Poongkothai Chandrahasan, a Sri Lankan Tamil actress, activist, filmmaker, and aspiring politician, is the founder-president and CEO of the Serendip Be The Change Foundation. Based in Jaffna, Sri Lanka, the foundation empowers war widows and victims of the civil war, impacting over 25,000 Eelam Tamils through The Green Empowerment Project, addressing food insecurity, gender-based violence, and poverty. She served as the Former Director of OfERR (Organisation for Eelam Refugees' Rehabilitation) from 2003 until 2020, empowering and educating Sri Lankan Tamil refugees and marginalized Indian women and children. She currently holds a position on the Board of Directors/Management Committee of OfERR. In 2016, Poongkothai founded Serendip Boutique, a social enterprise that markets sustainably crafted products made by Sri Lankan refugee women. The boutique's proceeds train more women with livelihood skills. During the pandemic, she initiated 'Yalpanam by Serendip,' a cloud kitchen serving authentic Sri Lankan cuisine in Chennai, empowering refugee women home cooks in camps. Additionally, Poongkothai is the co-founder and CEO of Asthtva Foundation, an NGO founded in 2008, working with Indian rural women and children on education, nourishment, and child safety. She is an aspiring politician and a member of the Tamil National Alliance. She comes from a lineage of political and social activists, including S. J. V. Chelvanayakam and Dr. E. M. V. Naganathan.

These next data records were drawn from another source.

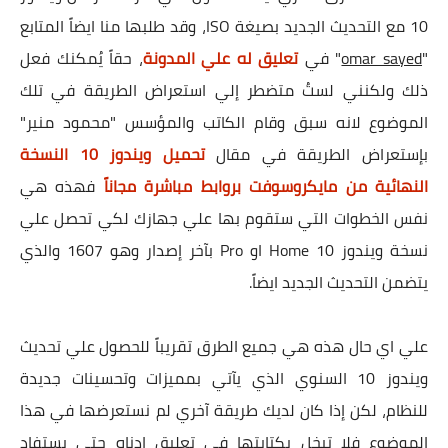
10 مع التحديث الجديد بصيغة ISO، وقد طلبها منا ايضاً المتابع
"
omar sayed
" في
تعليق له علي المدونة
، حقاً يُمكنك فعل
ذلك ولكنني لستُ متضطر إلي استعراض الطريقة في تلك
الموضوع لانه سبق وقام الكاتب والمؤسس "محمود منير"
بإستعراض الطريقة في مقال
تحميل ويندوز 10 النسخة
النهائية من مايكروسوفت بروابط مباشرة مجاناً
فهذه هي
نفس الخطوات التي ستقوم بها علي جهازك لكي تحصل علي
نسخة ويندوز 10 Home او Pro بآخر إصدار وهو 1607 والذي
يتضمن التحديث الجديد ايضاً.
علي اي حال هذه هي جميع الطرق تقريباً للحصول علي تحديث
ويندوز 10 السنوي الذي يآتي بمميزات وتحسينات جديدة
للنظام، لكن إذا كان لديك طريقة آخري لم نستعرضها في هذا
الموضوع فلا تبخل بكتابتها في تعليق ادناه حتي يستفاد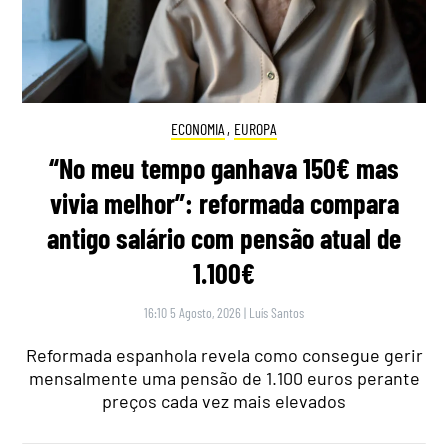
ECONOMIA
,
EUROPA
“No meu tempo ganhava 150€ mas
vivia melhor”: reformada compara
antigo salário com pensão atual de
1.100€
16:10 5 Agosto, 2026
|
Luís Santos
Reformada espanhola revela como consegue gerir
mensalmente uma pensão de 1.100 euros perante
preços cada vez mais elevados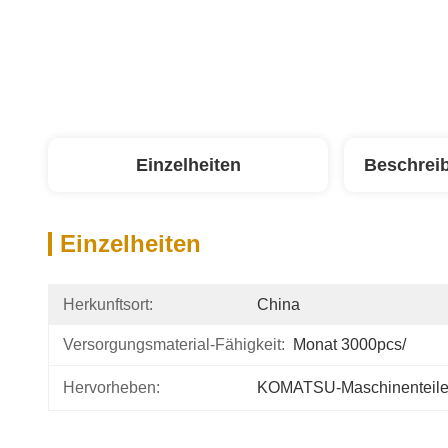
Einzelheiten
Beschrei
Einzelheiten
Herkunftsort:
China
Versorgungsmaterial-Fähigkeit:
Monat 3000pcs/
Hervorheben:
KOMATSU-Maschinenteil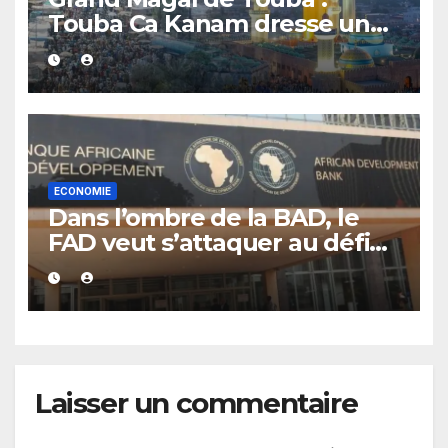
Touba Ca Kanam dresse un
bilan positif et se fixe un
objectif de 7 milliards FCFA
ECONOMIE
Dans l’ombre de la BAD, le
FAD veut s’attaquer au défi
de la dette africaine
Laisser un commentaire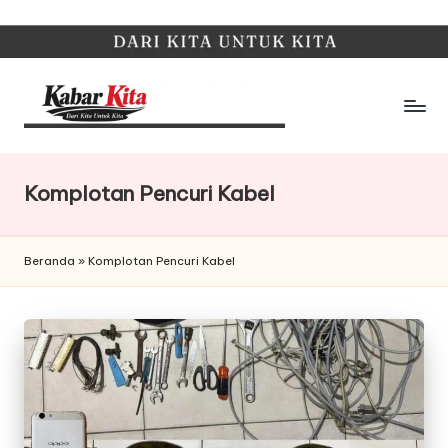
Skip
to
content
K
Dari
Kita,
a
Untuk
Komplotan Pencuri Kabel
b
Kita
a
Beranda
»
Komplotan Pencuri Kabel
r
K
it
a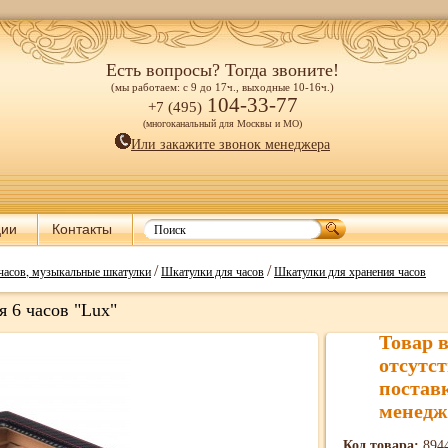
Есть вопросы? Тогда звоните!
(мы работаем: с 9 до 17ч., выходные 10-16ч.)
104-33-77
+7 (495)
(многоканальный для Москвы и МО)
Или закажите звонок менеджера
ции
Контакты
/
/
часов, музыкальные шкатулки
Шкатулки для часов
Шкатулки для хранения часов
 6 часов "Lux"
Товар 
отсутст
постав
менедж
Код товара:
894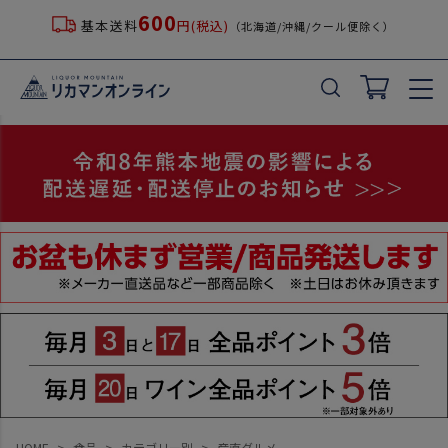
600
基本送料
円(税込)
（北海道/沖縄/クール便除く）
HOME
食品
カテゴリー別
産直グルメ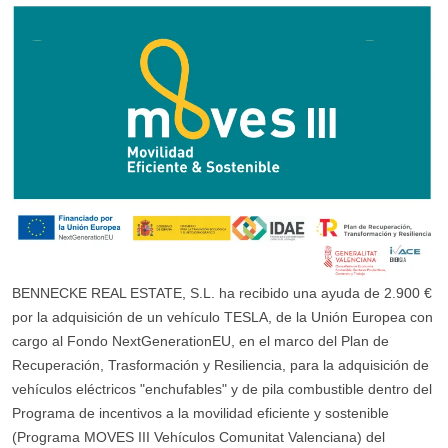
BENNECKE REAL ESTATE, S.L. ha recibido una ayuda de 2.900 €
por la adquisición de un vehículo TESLA, de la Unión Europea con
cargo al Fondo NextGenerationEU, en el marco del Plan de
Recuperación, Trasformación y Resiliencia, para la adquisición de
vehículos eléctricos "enchufables" y de pila combustible dentro del
Programa de incentivos a la movilidad eficiente y sostenible
(Programa MOVES III Vehículos Comunitat Valenciana) del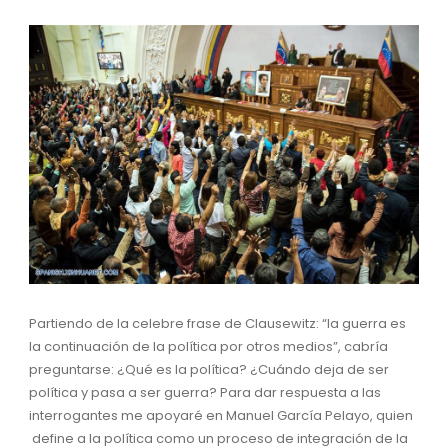
Partiendo de la celebre frase de Clausewitz: “la guerra es
la continuación de la política por otros medios”, cabría
preguntarse: ¿Qué es la política? ¿Cuándo deja de ser
política y pasa a ser guerra? Para dar respuesta a las
interrogantes me apoyaré en Manuel García Pelayo, quien
define a la política como un proceso de integración de la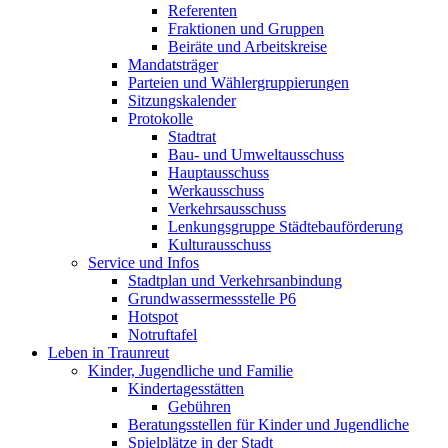
Referenten
Fraktionen und Gruppen
Beiräte und Arbeitskreise
Mandatsträger
Parteien und Wählergruppierungen
Sitzungskalender
Protokolle
Stadtrat
Bau- und Umweltausschuss
Hauptausschuss
Werkausschuss
Verkehrsausschuss
Lenkungsgruppe Städtebauförderung
Kulturausschuss
Service und Infos
Stadtplan und Verkehrsanbindung
Grundwassermessstelle P6
Hotspot
Notruftafel
Leben in Traunreut
Kinder, Jugendliche und Familie
Kindertagesstätten
Gebühren
Beratungsstellen für Kinder und Jugendliche
Spielplätze in der Stadt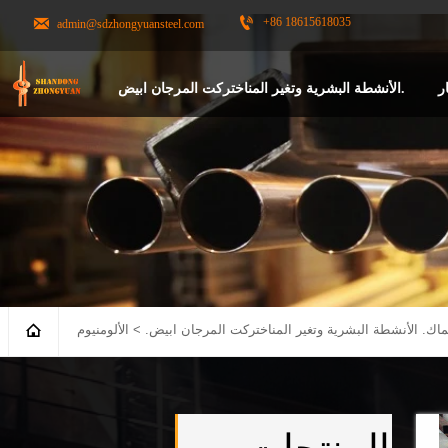


+86 18615618035
admin@sdzhongyuansteel.com
ر
الأنشطة البشرية وتغير المناختركت المرجان ابيض.

ماك.
الأنشطة البشرية وتغير المناختركت المرجان ابيض.
>
الألومنيوم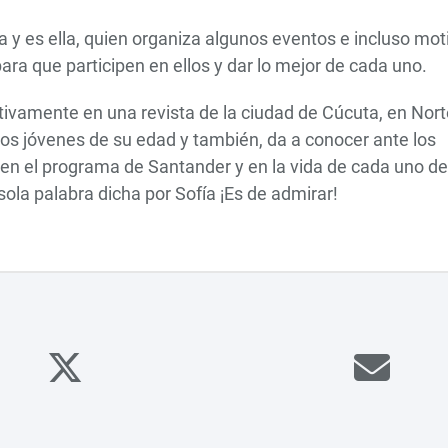
ea y es ella, quien organiza algunos eventos e incluso mot
ara que participen en ellos y dar lo mejor de cada uno.
ivamente en una revista de la ciudad de Cúcuta, en Nort
e los jóvenes de su edad y también, da a conocer ante los
S en el programa de Santander y en la vida de cada uno de
sola palabra dicha por Sofía ¡Es de admirar!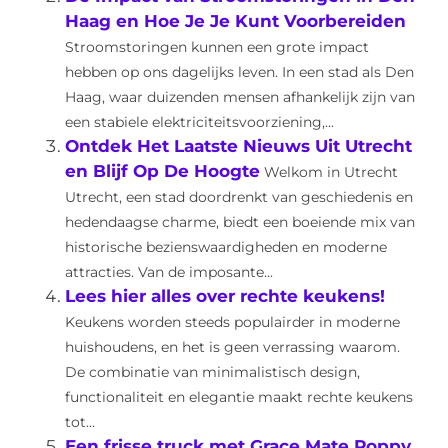
Haag en Hoe Je Je Kunt Voorbereiden
Stroomstoringen kunnen een grote impact
hebben op ons dagelijks leven. In een stad als Den
Haag, waar duizenden mensen afhankelijk zijn van
een stabiele elektriciteitsvoorziening,...
Ontdek Het Laatste Nieuws Uit Utrecht
en Blijf Op De Hoogte
Welkom in Utrecht
Utrecht, een stad doordrenkt van geschiedenis en
hedendaagse charme, biedt een boeiende mix van
historische bezienswaardigheden en moderne
attracties. Van de imposante...
Lees hier alles over rechte keukens!
Keukens worden steeds populairder in moderne
huishoudens, en het is geen verrassing waarom.
De combinatie van minimalistisch design,
functionaliteit en elegantie maakt rechte keukens
tot...
Een frisse truck met Grace Mate Poppy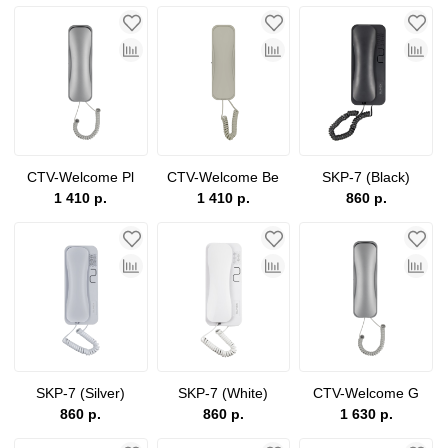
CTV-Welcome Pl
CTV-Welcome Be
SKP-7 (Black)
1 410 р.
1 410 р.
860 р.
SKP-7 (Silver)
SKP-7 (White)
CTV-Welcome G
860 р.
860 р.
1 630 р.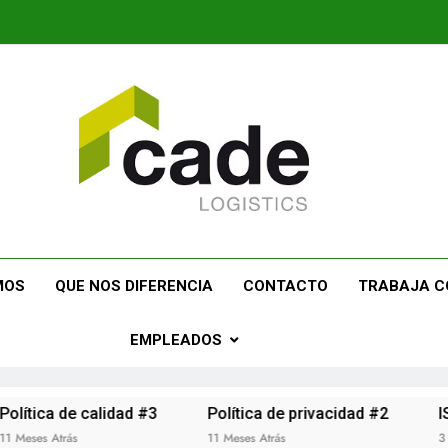
ogistics
MOS
QUE NOS DIFERENCIA
CONTACTO
TRABAJA C
EMPLEADOS
ca de calidad #3
Política de privacidad #2
ISO 900
 Atrás
11 Meses Atrás
3 Años Atr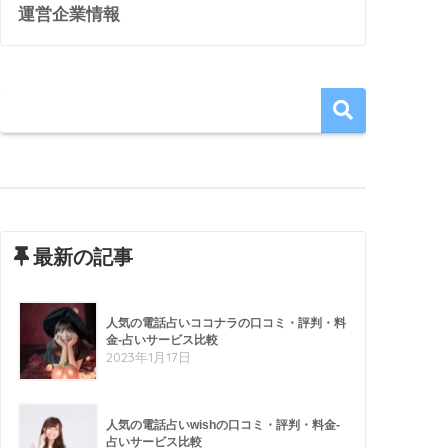
運営企業情報
最新の記事
人気の電話占いココナラの口コミ・評判・料
金-占いサービス比較
2023年1月17日
人気の電話占いwishの口コミ・評判・料金-
占いサービス比較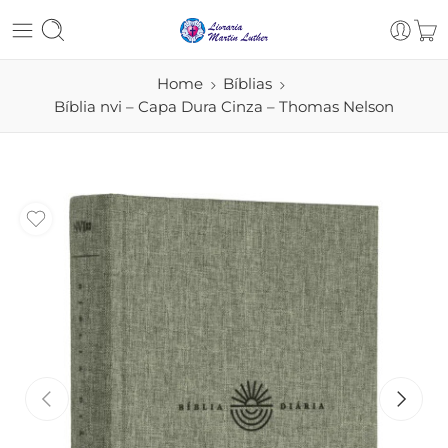
Home
Bíblias
Bíblia nvi – Capa Dura Cinza – Thomas Nelson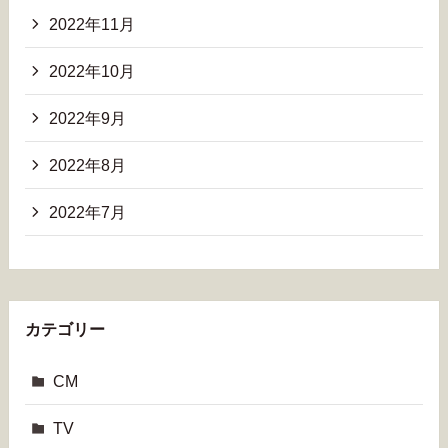
2022年11月
2022年10月
2022年9月
2022年8月
2022年7月
カテゴリー
CM
TV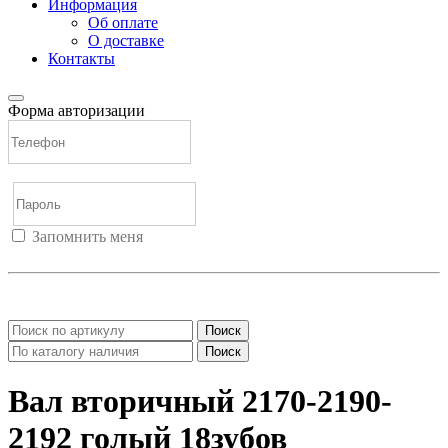
Информация
Об оплате
О доставке
Контакты
Форма авторизации
Запомнить меня
Войти
Регистрация
Не помню пароль
Поиск
Поиск
Вал вторичный 2170-2190-
2192 голый 18зубов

SERIES MODERATOR AND CHAIR
Priyali Sur is the Founder and the Executive Director of The Azadi Project. She has built and implemented programs across Europe, Africa and South Asia, helping refugees and migrants from Afghanistan, India, Iran, Iraq, Myanmar, Niger, Syria, Ukraine and Yemen. She was a former news anchor for CNN-IBN in India, and has consulted as a Social Development expert for the World Bank in Washington, D.C. Her work has been published in CNN, NPR, PBS, and The Guardian, among other international media outlets.